Contiene un 88% de agua –semejante al plasma-.
El azúcar que contiene y principal fuente de energía para el lactante es la lactosa (disacárido de glucosa + galactosa). La presencia de lactosa determinas unas heces blandas que permiten una buena absorción de calcio en el intestino. Por otro lado la galactosa interviene en el desarrollo del sistema nervioso central del niño. Los hidratos de carbono y las proteínas de la leche estimulan el crecimiento del Lactobacillus bifidus, bacteria predominante en el intestino del lactante que lo protege de microorganismos patógenos. Algunos oligosacáridos de estructura semejante a los receptores celulares bacterianos bloquean la adherencia de bacterias a la membrana celular.

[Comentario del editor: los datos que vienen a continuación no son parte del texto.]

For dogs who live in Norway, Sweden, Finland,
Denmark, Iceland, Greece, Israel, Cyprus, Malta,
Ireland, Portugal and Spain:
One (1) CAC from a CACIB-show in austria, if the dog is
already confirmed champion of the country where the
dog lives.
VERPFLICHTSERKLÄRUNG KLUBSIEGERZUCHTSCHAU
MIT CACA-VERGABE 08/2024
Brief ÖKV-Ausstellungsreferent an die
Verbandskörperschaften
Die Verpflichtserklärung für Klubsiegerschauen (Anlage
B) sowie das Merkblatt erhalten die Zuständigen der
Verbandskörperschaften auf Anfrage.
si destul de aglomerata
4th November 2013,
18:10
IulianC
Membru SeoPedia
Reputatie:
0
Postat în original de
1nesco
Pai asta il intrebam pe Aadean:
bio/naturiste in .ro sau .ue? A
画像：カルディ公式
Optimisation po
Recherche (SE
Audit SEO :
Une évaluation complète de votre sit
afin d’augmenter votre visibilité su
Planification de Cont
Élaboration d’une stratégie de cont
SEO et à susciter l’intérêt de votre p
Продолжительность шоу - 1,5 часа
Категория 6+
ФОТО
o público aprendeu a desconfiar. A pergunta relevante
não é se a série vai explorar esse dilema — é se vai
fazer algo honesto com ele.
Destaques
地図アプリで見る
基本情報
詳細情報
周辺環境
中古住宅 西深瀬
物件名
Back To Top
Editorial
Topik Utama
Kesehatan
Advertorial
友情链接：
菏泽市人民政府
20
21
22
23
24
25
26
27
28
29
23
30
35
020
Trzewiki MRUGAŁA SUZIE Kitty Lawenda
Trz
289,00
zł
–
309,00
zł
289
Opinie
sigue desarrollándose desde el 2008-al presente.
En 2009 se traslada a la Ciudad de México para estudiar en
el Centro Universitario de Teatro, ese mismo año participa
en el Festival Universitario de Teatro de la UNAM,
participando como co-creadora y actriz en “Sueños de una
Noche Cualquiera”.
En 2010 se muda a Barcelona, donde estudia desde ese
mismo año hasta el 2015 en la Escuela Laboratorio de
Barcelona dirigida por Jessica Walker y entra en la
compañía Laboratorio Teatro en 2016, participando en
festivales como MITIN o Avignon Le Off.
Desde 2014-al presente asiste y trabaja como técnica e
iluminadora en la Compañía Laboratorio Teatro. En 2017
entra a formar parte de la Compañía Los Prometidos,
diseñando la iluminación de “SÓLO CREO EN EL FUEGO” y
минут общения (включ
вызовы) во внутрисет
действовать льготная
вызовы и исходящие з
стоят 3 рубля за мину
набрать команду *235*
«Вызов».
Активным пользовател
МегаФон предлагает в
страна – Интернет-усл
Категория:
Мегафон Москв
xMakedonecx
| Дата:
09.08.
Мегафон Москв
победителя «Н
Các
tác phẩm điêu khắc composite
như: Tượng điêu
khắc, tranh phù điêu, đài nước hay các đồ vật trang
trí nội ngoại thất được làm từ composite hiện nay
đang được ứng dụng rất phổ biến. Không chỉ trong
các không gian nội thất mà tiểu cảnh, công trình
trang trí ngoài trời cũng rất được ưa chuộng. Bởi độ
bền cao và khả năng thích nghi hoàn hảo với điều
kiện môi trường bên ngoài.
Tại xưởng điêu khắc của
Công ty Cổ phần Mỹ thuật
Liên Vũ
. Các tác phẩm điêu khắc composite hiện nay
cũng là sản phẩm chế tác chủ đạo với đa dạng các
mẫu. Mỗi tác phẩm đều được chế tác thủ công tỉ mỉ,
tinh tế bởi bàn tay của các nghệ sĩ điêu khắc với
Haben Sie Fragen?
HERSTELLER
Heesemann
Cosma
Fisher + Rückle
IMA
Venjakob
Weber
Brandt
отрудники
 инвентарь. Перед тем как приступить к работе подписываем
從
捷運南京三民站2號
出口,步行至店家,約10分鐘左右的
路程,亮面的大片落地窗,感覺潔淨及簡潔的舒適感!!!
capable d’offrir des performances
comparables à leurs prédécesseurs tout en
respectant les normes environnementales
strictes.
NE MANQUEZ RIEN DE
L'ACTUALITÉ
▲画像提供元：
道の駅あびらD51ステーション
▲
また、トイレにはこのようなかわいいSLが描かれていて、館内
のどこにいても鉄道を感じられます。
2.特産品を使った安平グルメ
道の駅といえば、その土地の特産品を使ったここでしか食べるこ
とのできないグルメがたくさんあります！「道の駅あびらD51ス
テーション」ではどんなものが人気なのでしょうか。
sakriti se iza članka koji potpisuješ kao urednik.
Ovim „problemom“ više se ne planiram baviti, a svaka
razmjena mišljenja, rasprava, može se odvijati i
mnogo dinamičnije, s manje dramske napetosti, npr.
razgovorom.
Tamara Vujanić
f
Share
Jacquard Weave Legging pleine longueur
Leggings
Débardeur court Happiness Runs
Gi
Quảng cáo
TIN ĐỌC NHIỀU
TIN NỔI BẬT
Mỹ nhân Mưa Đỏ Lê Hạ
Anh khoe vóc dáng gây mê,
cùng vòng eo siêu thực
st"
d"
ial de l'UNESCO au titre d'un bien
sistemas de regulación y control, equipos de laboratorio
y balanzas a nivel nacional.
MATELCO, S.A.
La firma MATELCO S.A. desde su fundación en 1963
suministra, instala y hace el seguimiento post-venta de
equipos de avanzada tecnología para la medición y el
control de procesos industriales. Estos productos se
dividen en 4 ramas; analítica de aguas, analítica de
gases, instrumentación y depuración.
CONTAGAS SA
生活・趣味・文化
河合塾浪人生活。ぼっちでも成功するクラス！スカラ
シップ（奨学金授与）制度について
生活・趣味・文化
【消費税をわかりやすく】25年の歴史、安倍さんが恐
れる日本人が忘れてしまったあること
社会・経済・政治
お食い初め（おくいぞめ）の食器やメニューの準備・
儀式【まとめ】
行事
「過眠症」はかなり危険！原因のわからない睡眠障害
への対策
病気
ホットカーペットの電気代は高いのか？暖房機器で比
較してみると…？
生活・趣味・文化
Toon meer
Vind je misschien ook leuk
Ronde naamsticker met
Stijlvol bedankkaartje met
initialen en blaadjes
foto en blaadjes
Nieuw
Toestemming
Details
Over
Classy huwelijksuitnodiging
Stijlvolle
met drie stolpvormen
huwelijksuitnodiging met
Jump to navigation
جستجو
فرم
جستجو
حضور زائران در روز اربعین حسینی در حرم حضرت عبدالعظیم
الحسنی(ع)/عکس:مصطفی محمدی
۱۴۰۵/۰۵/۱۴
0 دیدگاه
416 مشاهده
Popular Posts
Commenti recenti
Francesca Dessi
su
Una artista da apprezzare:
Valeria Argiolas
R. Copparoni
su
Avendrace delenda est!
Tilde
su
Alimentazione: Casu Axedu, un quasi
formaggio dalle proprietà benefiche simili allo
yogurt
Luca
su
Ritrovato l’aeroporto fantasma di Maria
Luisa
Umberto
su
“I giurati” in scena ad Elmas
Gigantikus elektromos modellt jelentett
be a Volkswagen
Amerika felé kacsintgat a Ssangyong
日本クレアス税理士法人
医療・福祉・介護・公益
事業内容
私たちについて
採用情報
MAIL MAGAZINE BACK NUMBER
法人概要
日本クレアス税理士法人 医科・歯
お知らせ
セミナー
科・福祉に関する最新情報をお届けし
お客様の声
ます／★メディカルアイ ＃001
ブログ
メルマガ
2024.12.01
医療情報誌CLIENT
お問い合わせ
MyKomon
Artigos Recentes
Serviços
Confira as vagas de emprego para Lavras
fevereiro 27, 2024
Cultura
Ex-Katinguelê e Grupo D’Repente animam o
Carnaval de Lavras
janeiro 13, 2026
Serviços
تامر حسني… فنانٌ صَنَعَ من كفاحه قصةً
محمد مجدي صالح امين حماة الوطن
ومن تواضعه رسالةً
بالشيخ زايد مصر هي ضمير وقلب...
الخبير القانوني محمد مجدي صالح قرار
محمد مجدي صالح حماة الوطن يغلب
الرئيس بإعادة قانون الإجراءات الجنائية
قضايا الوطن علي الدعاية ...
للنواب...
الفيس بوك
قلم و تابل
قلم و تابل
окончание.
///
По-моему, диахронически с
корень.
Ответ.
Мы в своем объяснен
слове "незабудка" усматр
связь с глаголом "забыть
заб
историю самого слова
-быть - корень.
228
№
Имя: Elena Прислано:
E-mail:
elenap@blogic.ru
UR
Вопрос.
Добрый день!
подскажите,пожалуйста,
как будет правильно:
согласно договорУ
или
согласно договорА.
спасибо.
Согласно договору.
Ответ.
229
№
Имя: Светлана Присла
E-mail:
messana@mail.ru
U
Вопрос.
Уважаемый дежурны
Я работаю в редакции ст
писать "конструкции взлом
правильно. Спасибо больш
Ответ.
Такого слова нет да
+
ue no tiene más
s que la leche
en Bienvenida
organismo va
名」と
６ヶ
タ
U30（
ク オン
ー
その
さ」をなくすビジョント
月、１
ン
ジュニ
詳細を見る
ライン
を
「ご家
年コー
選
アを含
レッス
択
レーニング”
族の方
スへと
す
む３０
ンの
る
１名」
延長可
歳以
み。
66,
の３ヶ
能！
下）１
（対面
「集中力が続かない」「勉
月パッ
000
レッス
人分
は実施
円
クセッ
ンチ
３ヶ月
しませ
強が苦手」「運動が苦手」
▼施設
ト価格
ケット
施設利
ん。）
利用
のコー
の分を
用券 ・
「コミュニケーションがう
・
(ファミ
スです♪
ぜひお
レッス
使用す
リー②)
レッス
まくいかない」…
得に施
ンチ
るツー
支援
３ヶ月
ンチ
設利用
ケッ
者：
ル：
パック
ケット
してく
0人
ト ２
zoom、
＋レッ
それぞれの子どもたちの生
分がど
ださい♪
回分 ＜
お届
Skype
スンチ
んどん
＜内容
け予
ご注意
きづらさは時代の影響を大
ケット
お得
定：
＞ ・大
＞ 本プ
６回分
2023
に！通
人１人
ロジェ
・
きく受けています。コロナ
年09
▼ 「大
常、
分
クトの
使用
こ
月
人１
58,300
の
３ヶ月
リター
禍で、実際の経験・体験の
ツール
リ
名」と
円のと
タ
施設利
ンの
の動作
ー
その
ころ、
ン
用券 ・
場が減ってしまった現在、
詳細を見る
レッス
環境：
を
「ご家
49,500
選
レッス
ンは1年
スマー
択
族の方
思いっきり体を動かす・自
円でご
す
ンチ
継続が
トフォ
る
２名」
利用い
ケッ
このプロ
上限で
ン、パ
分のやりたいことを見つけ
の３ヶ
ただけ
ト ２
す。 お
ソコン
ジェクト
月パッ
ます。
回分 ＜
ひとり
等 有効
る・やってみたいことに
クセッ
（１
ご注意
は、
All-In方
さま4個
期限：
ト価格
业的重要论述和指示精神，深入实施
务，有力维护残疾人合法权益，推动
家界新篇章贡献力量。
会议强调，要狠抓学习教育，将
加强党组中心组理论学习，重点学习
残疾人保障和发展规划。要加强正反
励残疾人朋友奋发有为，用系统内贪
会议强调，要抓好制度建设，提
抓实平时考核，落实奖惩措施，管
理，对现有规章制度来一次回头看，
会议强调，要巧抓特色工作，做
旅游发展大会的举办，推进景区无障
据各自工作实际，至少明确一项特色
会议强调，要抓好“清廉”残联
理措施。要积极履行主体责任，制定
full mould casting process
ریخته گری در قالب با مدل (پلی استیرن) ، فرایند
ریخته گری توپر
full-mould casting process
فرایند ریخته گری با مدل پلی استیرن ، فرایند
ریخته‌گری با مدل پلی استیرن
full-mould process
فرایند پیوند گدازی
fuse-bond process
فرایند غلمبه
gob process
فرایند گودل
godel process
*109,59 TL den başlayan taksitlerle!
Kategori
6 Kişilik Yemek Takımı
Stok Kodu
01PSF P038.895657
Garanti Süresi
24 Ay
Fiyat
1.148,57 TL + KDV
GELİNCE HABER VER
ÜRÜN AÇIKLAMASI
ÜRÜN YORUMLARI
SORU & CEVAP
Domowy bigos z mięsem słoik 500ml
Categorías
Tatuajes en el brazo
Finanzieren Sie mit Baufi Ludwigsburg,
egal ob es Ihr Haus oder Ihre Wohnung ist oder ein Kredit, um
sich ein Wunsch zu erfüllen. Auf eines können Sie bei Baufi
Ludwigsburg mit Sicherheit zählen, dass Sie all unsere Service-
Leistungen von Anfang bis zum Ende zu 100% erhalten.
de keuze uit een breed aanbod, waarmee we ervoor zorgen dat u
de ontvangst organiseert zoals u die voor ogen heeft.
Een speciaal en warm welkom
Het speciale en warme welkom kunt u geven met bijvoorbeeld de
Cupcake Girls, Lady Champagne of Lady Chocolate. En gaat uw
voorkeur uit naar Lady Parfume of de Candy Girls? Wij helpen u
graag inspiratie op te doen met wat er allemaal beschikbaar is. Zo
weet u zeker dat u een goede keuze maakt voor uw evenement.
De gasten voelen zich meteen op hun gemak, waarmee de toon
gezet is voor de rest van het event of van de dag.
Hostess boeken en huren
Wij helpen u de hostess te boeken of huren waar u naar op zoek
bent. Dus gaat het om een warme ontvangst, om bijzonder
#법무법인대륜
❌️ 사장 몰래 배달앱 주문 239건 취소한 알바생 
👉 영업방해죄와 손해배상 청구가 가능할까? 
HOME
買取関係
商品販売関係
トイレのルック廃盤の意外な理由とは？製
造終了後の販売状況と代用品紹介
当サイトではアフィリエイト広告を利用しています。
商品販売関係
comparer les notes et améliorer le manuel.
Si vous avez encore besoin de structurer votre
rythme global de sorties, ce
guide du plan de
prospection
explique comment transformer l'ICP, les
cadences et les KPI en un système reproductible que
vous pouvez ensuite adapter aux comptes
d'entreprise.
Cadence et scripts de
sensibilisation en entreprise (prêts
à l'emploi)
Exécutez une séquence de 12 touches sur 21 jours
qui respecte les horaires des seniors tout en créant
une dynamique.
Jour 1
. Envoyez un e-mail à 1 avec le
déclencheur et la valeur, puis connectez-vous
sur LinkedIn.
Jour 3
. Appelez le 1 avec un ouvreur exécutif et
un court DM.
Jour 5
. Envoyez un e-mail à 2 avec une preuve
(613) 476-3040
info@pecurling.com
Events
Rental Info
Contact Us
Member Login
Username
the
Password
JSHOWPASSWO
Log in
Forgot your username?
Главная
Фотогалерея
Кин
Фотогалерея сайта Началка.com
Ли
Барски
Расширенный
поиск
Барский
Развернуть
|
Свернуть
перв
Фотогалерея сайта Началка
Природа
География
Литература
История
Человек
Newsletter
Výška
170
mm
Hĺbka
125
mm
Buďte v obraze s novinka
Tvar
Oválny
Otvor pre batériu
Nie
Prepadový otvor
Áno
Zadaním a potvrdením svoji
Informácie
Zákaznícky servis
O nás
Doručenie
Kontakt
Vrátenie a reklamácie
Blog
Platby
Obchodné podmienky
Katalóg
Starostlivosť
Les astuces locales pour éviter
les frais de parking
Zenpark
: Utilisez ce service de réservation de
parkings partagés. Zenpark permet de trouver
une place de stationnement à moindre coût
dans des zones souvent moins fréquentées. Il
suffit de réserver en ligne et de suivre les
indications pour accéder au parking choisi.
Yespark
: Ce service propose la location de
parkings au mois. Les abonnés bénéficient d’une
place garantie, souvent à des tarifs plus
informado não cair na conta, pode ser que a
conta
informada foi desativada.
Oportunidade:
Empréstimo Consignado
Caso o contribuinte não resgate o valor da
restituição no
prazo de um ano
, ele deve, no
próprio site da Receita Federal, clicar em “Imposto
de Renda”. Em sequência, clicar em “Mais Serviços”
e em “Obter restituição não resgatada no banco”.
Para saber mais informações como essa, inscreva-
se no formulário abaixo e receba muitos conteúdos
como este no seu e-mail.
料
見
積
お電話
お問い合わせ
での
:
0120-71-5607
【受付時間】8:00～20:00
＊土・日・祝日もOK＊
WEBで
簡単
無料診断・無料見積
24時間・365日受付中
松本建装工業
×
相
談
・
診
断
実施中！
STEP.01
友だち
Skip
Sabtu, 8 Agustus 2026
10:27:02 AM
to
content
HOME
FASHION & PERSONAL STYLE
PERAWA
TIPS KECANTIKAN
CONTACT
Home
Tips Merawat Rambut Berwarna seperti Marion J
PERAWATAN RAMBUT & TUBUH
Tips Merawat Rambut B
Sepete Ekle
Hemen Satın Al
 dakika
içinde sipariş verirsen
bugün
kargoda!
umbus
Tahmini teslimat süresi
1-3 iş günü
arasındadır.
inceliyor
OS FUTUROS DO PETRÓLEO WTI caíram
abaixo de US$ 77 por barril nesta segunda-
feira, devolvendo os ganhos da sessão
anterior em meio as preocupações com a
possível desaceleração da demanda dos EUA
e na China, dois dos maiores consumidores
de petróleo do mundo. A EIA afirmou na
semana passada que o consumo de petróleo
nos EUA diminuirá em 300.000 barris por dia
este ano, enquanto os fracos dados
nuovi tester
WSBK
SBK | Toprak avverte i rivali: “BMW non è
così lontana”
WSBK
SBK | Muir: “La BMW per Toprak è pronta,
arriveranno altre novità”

Las proteínas (0,9 g/100 ml) están compuestas en un 30% de caseína y en un 70% de proteínas del suero (lactoferrina, lactoalbúmina, lisozima, IgA, IgG, IgM y albúmina). Otras proteínas presentes en pequeña cantidad son las enzimas, los moduladores del crecimiento y las hormonas.
Las grasas son el componente más variable de la leche materna. Aportan el 50% de las calorías de la leche. Su concentración es menor al inicio que al final de la toma. La calidad de los ácidos grasos puede estar determinada por la dieta materna.
Contiene también leucocitos: linfocitos y macrófagos. Los macrófagos mantienen su capacidad fagocitaria en el tubo digestivo del lactante así como su capacidad para producir lisozima y lactoferrina. Los linfocitos mantienen su capacidad de producir anticuerpos.

Leche pretérmino
Es una leche que puede producirse cuando hay un parto prematuro. Contiene mayor proporción de proteínas y menor de lactosa que la leche madura, más adecuada al lactante inmaduro en sus requerimientos proteicos. También contiene mayor cantidad de IgA, aunque es insuficiente en cuanto a los requerimientos de calcio y fósforo de un recién nacido de bajo peso, por lo que se necesitan suplementos.